После очередного такого пробуждения для очередного вопроса спать уже расхотелось, наступило состояние полного отупения, и хотелось только одного чтобы она отвязалась уже. И тут я увидела в корзине под столом смятую распечатку, скрепленные степлером листы разворошились оттого, что были брошены так небрежно. Это было моя петиция на Грин карту, которую пограничники, видимо, запросили откуда-то, не поленились распечатать, а сейчас задавали мне все те же вопросы, вместо того, чтобы списать все ответы оттуда, из петиции. Мудреная штатовская бюрократическая система не поддается никакому логическому объяснению, но в тот момент это показалось довольно обидно зачем меня мучить полночи, если все ответы у них уже есть? Хотя, может быть они в Джеймс Бондов играли, и для чего-то решили сверять мои нынешние показания с ответами годичной давности?

Позже мои сокамерницы утверждали, что это и многое остальное продуманное психологическое давление на «понаехавших», чтобы отвадить желание «соваться в калашный ряд со своим свинячим рылом»))) Но я так не думала и не думаю. Мое мнение другое, простое и страшное: имя этой системе равнодушие, знамя этой системы бумажка, а плата за ошибку тюрьма. Если ты правильно подсуетился и все бумажки оформил, как надо ты молодец. Если не умеешь этого сделать сам, нанимаешь адвоката, платишь ему много-много денег, и он за тебя оформляет все бумажки, как надо и тогда ты тоже молодец. Но если ты и сам не умеешь, и адвоката не нанял, потому что денег не было, или очень умным себя посчитал, или на авось понадеялся ну что же, расхлебывай, дружок или подружка, мало не покажется!

После окончания допроса меня привели еще к какому-то мужчине в форме, который посмотрел с сочувствием и сказал, что матрасов у него больше не осталось. Я уже понимала к тому моменту, что остаток ночи придется провести здесь, и совсем не возражала бы против матраса, но и на полу готова была спать тоже, если увижу достаточно места, чтобы расположить свое тело горизонтально, хотя бы калачиком. Та же милая, но медлительная девушка повела меня куда-то по коридору, и привела в комнату, где на матрасах из дермантина, с утолщением в одной стороны, изображающем подушку, уже спало пять женщин, они подслеповато щурились от резко вспыхнувшего света. Стопочкой на железной скамейке были сложены тонкие покрывала, а в углу была дверь в туалет, как позднее выяснилось. «По очереди, может, поспите, не знаю, сообразите как-нибудь что-нибудь, а я пойду протокол допроса до ума доводить. Вы не хотите есть или пить?»  в очередной раз спросила она. «Хочу. И есть и пить, и ногу перевязать, и близким позвонить»  голос мой уже почти срывался на истерику. «Из всего того, что вы попросили, я могу предложить вам только еду и питье»  отстраненно произнесла офицер и заперла дверь в комнату на замок, предварительно выключив свет. Стало темно, я ушла в туалет, и там уж дала волю слезам. Не менее еще двух часов я слонялась по туалету из угла в угол в полном отчаянии, уже и без сил плакать, и хотела я только одного понимать, что же, черт возьми, происходит?

= ЗАПИСАННЫЕ ДАННЫЕ =
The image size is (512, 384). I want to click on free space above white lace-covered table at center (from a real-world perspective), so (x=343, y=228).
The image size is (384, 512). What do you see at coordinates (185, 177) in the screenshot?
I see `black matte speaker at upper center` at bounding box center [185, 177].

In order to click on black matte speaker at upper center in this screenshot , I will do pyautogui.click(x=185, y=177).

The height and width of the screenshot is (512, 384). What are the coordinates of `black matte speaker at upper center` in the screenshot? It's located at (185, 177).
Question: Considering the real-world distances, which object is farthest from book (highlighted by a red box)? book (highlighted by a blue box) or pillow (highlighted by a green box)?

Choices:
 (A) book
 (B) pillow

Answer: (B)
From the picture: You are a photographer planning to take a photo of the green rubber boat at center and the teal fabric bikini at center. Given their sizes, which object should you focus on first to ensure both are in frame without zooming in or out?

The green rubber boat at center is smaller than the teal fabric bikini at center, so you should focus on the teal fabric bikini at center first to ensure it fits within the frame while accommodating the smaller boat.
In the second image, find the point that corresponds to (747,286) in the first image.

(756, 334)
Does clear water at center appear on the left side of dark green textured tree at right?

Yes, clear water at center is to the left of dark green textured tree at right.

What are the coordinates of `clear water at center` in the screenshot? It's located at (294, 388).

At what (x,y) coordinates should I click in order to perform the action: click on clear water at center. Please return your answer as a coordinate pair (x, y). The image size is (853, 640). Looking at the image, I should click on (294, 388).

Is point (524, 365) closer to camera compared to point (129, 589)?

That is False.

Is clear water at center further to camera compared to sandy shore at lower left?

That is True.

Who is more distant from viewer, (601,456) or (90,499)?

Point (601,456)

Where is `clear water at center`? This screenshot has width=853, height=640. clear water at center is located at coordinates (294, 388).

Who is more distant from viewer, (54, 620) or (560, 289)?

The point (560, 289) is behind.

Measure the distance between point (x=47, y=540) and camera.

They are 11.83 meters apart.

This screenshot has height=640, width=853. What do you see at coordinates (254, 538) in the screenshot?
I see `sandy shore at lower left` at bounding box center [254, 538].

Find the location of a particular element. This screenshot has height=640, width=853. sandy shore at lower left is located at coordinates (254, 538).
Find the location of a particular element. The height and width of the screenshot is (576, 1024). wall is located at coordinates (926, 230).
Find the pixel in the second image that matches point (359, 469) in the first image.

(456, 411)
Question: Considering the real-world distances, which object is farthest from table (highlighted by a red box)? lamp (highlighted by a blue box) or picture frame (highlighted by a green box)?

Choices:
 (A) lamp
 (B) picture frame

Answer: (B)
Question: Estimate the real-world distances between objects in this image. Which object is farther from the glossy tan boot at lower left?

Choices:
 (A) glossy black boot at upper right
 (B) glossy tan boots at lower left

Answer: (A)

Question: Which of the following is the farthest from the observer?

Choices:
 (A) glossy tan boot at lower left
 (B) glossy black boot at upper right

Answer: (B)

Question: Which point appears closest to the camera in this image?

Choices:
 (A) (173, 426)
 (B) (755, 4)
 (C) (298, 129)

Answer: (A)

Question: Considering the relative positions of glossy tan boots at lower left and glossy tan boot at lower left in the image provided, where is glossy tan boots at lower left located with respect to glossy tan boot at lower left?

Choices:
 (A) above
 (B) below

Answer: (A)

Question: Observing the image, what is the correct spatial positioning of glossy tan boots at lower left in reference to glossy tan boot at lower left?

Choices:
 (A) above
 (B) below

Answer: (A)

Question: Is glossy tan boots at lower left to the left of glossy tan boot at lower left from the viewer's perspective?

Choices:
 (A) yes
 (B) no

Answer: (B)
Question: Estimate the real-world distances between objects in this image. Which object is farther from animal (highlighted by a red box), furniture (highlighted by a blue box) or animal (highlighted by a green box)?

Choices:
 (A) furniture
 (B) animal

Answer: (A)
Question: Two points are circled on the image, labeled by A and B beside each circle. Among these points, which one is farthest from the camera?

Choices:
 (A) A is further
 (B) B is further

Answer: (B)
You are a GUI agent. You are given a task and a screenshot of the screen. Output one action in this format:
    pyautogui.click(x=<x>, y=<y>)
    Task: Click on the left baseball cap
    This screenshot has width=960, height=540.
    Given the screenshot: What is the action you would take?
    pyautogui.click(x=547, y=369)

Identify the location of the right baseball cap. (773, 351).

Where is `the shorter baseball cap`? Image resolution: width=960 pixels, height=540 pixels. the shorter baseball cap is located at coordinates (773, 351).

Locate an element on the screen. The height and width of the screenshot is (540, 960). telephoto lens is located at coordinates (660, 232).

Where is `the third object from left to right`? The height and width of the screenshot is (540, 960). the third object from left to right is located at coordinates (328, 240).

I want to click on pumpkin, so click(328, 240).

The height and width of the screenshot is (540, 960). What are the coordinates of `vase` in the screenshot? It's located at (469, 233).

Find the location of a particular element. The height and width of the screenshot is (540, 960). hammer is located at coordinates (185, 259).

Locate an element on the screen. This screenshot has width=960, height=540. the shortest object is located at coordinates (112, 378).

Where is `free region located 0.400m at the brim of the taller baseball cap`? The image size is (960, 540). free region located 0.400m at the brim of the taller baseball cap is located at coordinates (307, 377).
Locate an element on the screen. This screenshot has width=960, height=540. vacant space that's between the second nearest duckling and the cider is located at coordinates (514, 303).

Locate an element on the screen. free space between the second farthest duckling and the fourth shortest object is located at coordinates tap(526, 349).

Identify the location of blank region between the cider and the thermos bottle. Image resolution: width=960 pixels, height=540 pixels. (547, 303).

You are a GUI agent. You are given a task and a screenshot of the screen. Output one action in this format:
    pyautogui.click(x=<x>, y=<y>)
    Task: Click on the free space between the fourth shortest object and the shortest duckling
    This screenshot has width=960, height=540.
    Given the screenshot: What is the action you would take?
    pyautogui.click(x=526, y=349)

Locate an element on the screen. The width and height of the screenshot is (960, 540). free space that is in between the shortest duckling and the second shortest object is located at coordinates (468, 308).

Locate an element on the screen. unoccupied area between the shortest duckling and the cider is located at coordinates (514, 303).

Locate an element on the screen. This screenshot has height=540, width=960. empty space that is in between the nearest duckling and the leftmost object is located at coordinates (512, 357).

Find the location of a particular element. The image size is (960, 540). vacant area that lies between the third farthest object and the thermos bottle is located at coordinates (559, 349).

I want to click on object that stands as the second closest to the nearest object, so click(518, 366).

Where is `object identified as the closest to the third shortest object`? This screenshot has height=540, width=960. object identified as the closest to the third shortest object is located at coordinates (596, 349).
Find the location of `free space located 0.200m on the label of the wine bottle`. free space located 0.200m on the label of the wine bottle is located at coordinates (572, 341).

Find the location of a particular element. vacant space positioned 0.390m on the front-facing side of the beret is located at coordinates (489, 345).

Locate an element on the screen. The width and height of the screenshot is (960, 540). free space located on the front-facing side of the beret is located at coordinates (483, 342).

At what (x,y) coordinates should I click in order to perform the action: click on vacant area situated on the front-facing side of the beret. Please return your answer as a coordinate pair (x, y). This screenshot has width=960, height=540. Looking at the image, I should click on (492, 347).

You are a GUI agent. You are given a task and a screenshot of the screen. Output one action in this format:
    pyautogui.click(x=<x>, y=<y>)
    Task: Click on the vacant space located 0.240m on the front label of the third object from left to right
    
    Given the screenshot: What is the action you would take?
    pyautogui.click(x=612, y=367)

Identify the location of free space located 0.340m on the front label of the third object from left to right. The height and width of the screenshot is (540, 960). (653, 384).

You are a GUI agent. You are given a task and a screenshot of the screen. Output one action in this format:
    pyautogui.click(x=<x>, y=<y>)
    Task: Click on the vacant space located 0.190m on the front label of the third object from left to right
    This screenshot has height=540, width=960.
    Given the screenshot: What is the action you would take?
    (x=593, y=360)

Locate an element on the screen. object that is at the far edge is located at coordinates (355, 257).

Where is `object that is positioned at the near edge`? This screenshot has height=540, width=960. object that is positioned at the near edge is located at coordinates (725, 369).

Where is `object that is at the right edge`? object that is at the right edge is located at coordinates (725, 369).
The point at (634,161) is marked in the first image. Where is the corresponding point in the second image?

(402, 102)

= ПИСЬМЕННОЕ ЗАДАНИЕ =
Продолжите рассказ о ночи после допроса на американской границе, начав сразу после его последнего предложения.

= ИТОГОВЫЙ РЕЗУЛЬТАТ =
Наконец в дверь туалета постучали, и седовласая женщина мексиканской наружности предложила мне лечь на ее матрас и поспать хоть немного. «Теперь моя очередь здесь плакать»  заявила она. «А почему в туалете?  не поняла я. «Да потому же, почему и ты, чтобы остальных не разбудить». Я легла на ее матрас и действительно поспала около получаса, когда заскрежетал вдруг ключ в замке и знакомая мне офицерша вызвала меня наружу. «Прочитайте и подпишите, верно ли я запротоколировала ваши ответы»  сунула она ручку мне в руку. «Да вроде верно»  бегло просмотрев записи слипающимися глазами, согласилась я и подписала. Именно в тот момент я, как оказалось, подписала свое дело об административном правонарушении незаконном переходе границы. «А это ваша еда и напитки»  и она передала мне теплую пластиковую коробку и бутылку воды на подносе. На мои попытки узнать, что же дальше, ответ был один ждите, просто ждите

Снова дверь за мной закрылась, женщины зашевелились, просыпаясь, и стали делиться своими историями, перемежая их рыданиями. Все они были из Латинской Америки. Я вслушивалась в испанскую речь, но понимала мало, все же очень хотелось спать. Тут снова открылась дверь, одну из женщин увели куда-то, один матрас освободился, я на него завалилась и уснула непробудным сном как минимум на несколько часов.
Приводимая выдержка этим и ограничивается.